Leaving the pictures aside, transcribe the data below exactly.

**Extracted material:**
=== Section Start ===

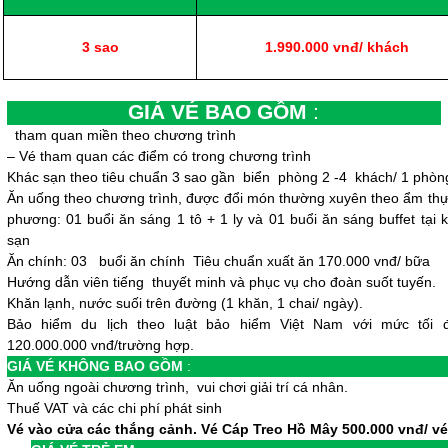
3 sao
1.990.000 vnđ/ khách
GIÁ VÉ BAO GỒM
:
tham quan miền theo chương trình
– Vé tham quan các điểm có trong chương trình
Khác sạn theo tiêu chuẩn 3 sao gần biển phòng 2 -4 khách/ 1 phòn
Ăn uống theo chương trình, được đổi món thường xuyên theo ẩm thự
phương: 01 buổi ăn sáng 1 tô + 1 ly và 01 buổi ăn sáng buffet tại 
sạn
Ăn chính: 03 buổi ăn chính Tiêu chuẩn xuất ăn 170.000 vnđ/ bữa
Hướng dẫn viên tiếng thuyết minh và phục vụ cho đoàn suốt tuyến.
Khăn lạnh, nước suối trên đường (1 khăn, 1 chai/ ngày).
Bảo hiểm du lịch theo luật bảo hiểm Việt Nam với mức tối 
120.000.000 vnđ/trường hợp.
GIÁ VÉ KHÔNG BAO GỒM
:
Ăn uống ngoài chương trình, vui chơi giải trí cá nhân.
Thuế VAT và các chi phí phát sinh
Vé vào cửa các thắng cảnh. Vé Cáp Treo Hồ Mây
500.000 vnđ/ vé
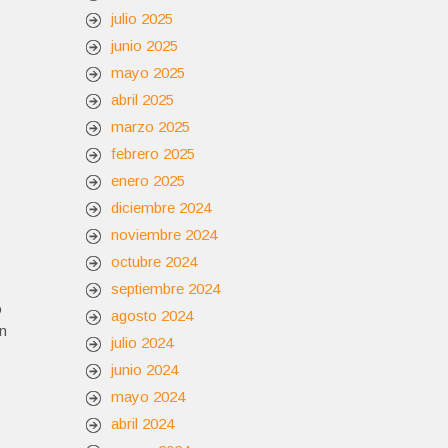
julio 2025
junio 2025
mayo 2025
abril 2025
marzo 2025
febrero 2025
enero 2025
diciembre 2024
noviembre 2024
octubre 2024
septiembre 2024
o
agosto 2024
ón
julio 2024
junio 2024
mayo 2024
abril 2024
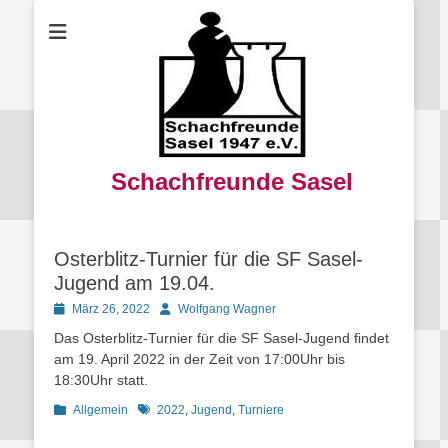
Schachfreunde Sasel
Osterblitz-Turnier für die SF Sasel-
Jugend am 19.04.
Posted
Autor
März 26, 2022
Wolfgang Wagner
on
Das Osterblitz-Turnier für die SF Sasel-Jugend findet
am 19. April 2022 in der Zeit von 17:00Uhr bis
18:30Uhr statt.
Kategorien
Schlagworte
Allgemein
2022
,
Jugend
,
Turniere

=== Section End ===

**Written solution:**
3 sao
1.990.000 vnđ/ khách
GIÁ VÉ BAO GỒM
:
tham quan miền theo chương trình
– Vé tham quan các điểm có trong chương trình
Khác sạn theo tiêu chuẩn 3 sao gần biển phòng 2 -4 khách/ 1 phòn
Ăn uống theo chương trình, được đổi món thường xuyên theo ẩm thự
phương: 01 buổi ăn sáng 1 tô + 1 ly và 01 buổi ăn sáng buffet tại 
sạn
Ăn chính: 03 buổi ăn chính Tiêu chuẩn xuất ăn 170.000 vnđ/ bữa
Hướng dẫn viên tiếng thuyết minh và phục vụ cho đoàn suốt tuyến.
Khăn lạnh, nước suối trên đường (1 khăn, 1 chai/ ngày).
Bảo hiểm du lịch theo luật bảo hiểm Việt Nam với mức tối 
120.000.000 vnđ/trường hợp.
GIÁ VÉ KHÔNG BAO GỒM
:
Ăn uống ngoài chương trình, vui chơi giải trí cá nhân.
Thuế VAT và các chi phí phát sinh
Vé vào cửa các thắng cảnh. Vé Cáp Treo Hồ Mây
500.000 vnđ/ vé
julio 2025
junio 2025
mayo 2025
abril 2025
marzo 2025
febrero 2025
enero 2025
diciembre 2024
noviembre 2024
octubre 2024
septiembre 2024
o
agosto 2024
ón
julio 2024
junio 2024
mayo 2024
abril 2024
Schachfreunde Sasel
Osterblitz-Turnier für die SF Sasel-
Jugend am 19.04.
Posted
Autor
März 26, 2022
Wolfgang Wagner
on
Das Osterblitz-Turnier für die SF Sasel-Jugend findet
am 19. April 2022 in der Zeit von 17:00Uhr bis
18:30Uhr statt.
Kategorien
Schlagworte
Allgemein
2022
,
Jugend
,
Turniere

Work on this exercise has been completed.